Building Automation Systems (BAS) play a pivotal role in modern smart buildings, integrating sensors, controllers, and software to manage crucial functions such as HVAC, lighting, and more. The global smart building market is on the rise, underscoring the importance of securing BAS networks. This paper introduces the Building Automation System Evaluator (BASE), a specialized fuzzer designed to assess the security of BAS networks.
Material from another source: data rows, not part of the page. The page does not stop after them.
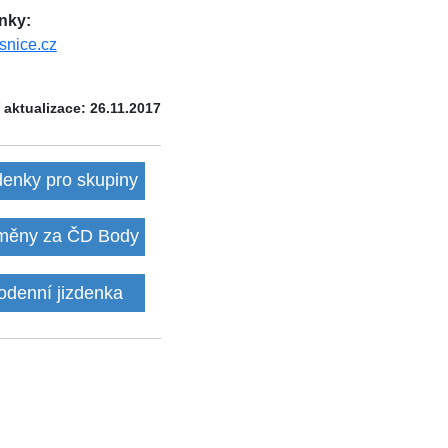
nky:
snice.cz
 aktualizace: 26.11.2017
denky pro skupiny
ěny za ČD Body
odenní jizdenka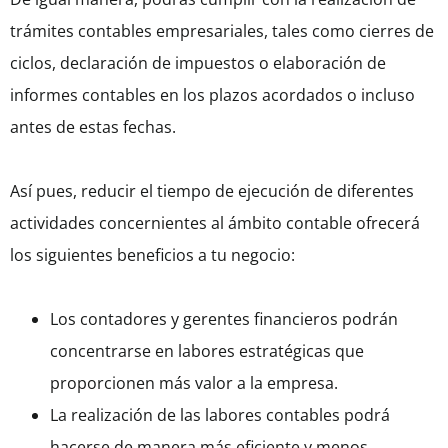
trámites contables empresariales, tales como cierres de
ciclos, declaración de impuestos o elaboración de
informes contables en los plazos acordados o incluso
antes de estas fechas.
Así pues, reducir el tiempo de ejecución de diferentes
actividades concernientes al ámbito contable ofrecerá
los siguientes beneficios a tu negocio:
Los contadores y gerentes financieros podrán
concentrarse en labores estratégicas que
proporcionen más valor a la empresa.
La realización de las labores contables podrá
hacerse de manera más eficiente y menos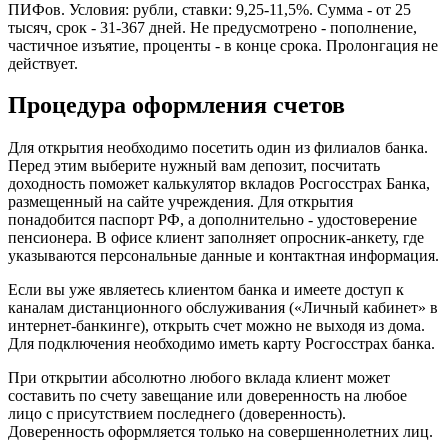
ПИФов. Условия: рубли, ставки: 9,25-11,5%. Сумма - от 25
тысяч, срок - 31-367 дней. Не предусмотрено - пополнение,
частичное изъятие, проценты - в конце срока. Пролонгация не
действует.
Процедура оформления счетов
Для открытия необходимо посетить один из филиалов банка.
Перед этим выберите нужный вам депозит, посчитать
доходность поможет калькулятор вкладов Росгосстрах Банка,
размещенный на сайте учреждения. Для открытия
понадобится паспорт РФ, а дополнительно - удостоверение
пенсионера. В офисе клиент заполняет опросник-анкету, где
указываются персональные данные и контактная информация.
Если вы уже являетесь клиентом банка и имеете доступ к
каналам дистанционного обслуживания («Личный кабинет» в
интернет-банкинге), открыть счет можно не выходя из дома.
Для подключения необходимо иметь карту Росгосстрах банка.
При открытии абсолютно любого вклада клиент может
составить по счету завещание или доверенность на любое
лицо с присутствием последнего (доверенность).
Доверенность оформляется только на совершеннолетних лиц.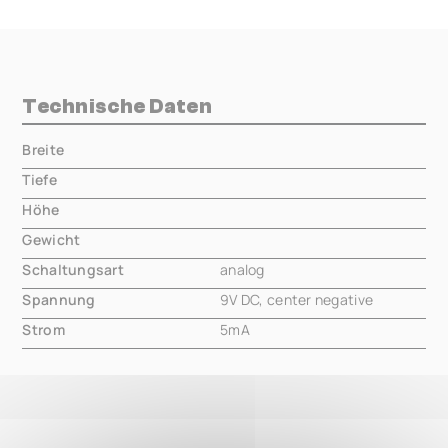
Technische Daten
Breite
000.00 mm
Tiefe
000.00 mm
Höhe
000.00 mm
Gewicht
000.00 mm
Schaltungsart
analog
Spannung
9V DC, center negative
Strom
5mA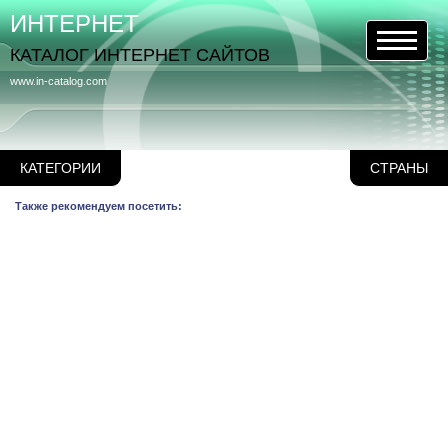
ИНТЕРНЕТ
КАТАЛОГ ИНТЕРНЕТ САЙТОВ
www.in-catalog.com
КАТЕГОРИИ
СТРАНЫ
Также рекомендуем посетить: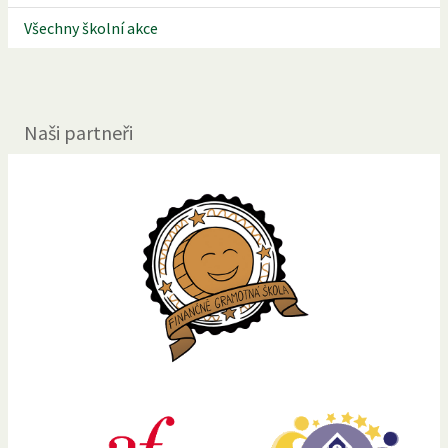
Všechny školní akce
Naši partneři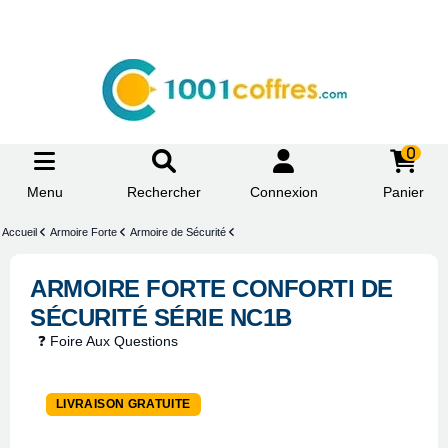
0
Menu
Rechercher
Connexion
Panier
Accueil
Armoire Forte
Armoire de Sécurité
ARMOIRE FORTE CONFORTI DE
SÉCURITÉ SÉRIE NC1B
❓ Foire Aux Questions
-14,5%
LIVRAISON GRATUITE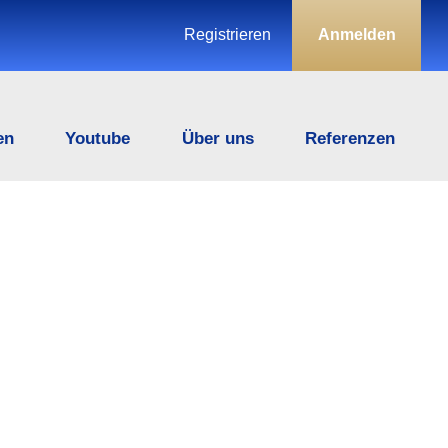
Registrieren
Anmelden
en
Youtube
Über uns
Referenzen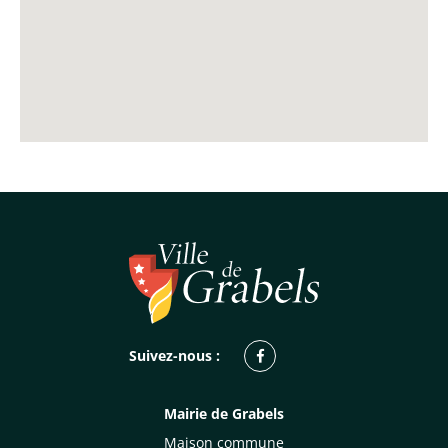
Facebook
Suivez-nous :
Mairie de Grabels
Maison commune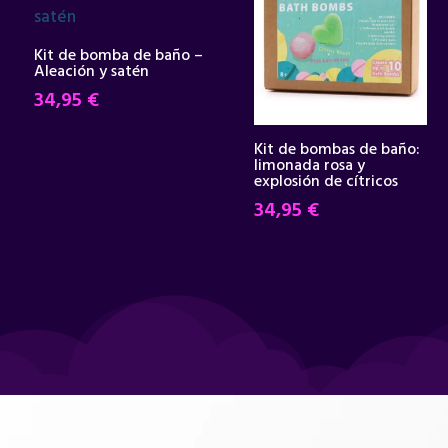
Kit de bomba de baño –
Aleación y satén
34,95
€
Kit de bombas de baño:
limonada rosa y
explosión de cítricos
34,95
€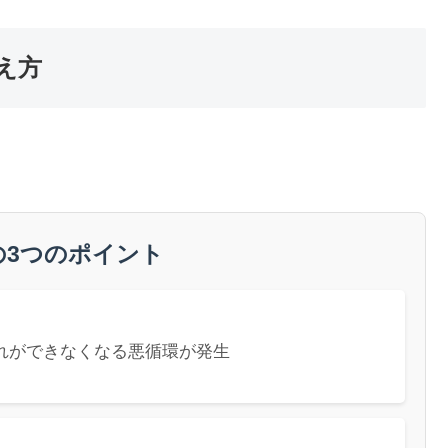
え方
の3つのポイント
れができなくなる悪循環が発生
BAS networks typically involve a BAS client communicating with a BAS server through BAS protocols (e.g., BACnet, KNX), each presenting unique challenges in BAS network fuzzing. These challenges encompass complex packet structures and sequencing in BAS protocols, closed-source clients with indeterminable code coverage, and unobservable server status with limited throughput. BASE automatically identifies protocol structures, dynamically instruments clients for code coverage analysis, and monitors responses for new coverage areas. Collected timestamps are used to estimate the input scan intervals of servers, optimizing throughput. We evaluated BASE on various BAS servers and clients, uncovering 13 new vulnerabilities. Furthermore, we present three attack case studies, highlighting the real-world security implications of these vulnerabilities in BAS systems, such as delayed fire detection, loss of climate control, and security breaches. We reported our findings to the respective vendors, who acknowledged the implications, and some have subsequently patched their systems based on our reports.